Instruções da tarefa
Prossiga o texto sobre o abastecimento de água da cidade de São Paulo a partir da última frase apresentada.

----- Trecho para leitura

Quando surge um problema de maior repercussão, como o abastecimento da cidade de São Paulo, as reações são sempre as piores. Procuram-se vilões, explora-se o fato politicamente com acusações pouco claras, mas com finalidade óbvia de obtenção de apoio popular, “descobre-se” que há perda de água por má conservação da tubulação, instaura-se inquérito civil para apurar responsabilidades e tudo volta à normalidade tão logo a chuva se encarregue de amenizar o risco. A situação é grave e deve ser encarada com mais razão e menos emoção.

----------
----- Dados fornecidos

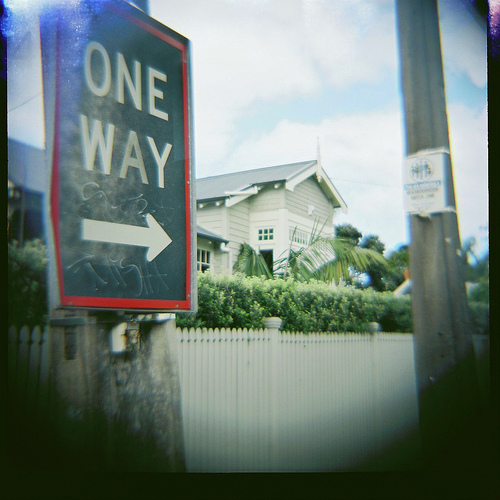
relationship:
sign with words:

----------

Resposta do exercício
O primeiro passo é ter em mente que o problema não é apenas nacional, mas sim mundial. A falta e a disputa pela água têm gerado conflitos em todos os continentes. Em 1990, na Guerra do Golfo, o Iraque detonou os reservatórios de dessalinização de água do Kuwait e envenenou suas águas. Os Estados Unidos garantiram ao México 1,8 quilômetros cúbicos das  águas do Rio Colorado. Só que, ao chegarem ao México, elas estavam salgadas, obrigando os americanos a construir, em 1973, a caríssima Usina de Yuma para dessalinalizar a água destinada ao país vizinho. Sabe-se que “há anos, Israel e Síria disputam as Colinas de Golã, uma área de morros cobertos de gelo, mas que abriga as nascentes do Rio Jordão, fundamental para o abastecimento do Oriente Médio”.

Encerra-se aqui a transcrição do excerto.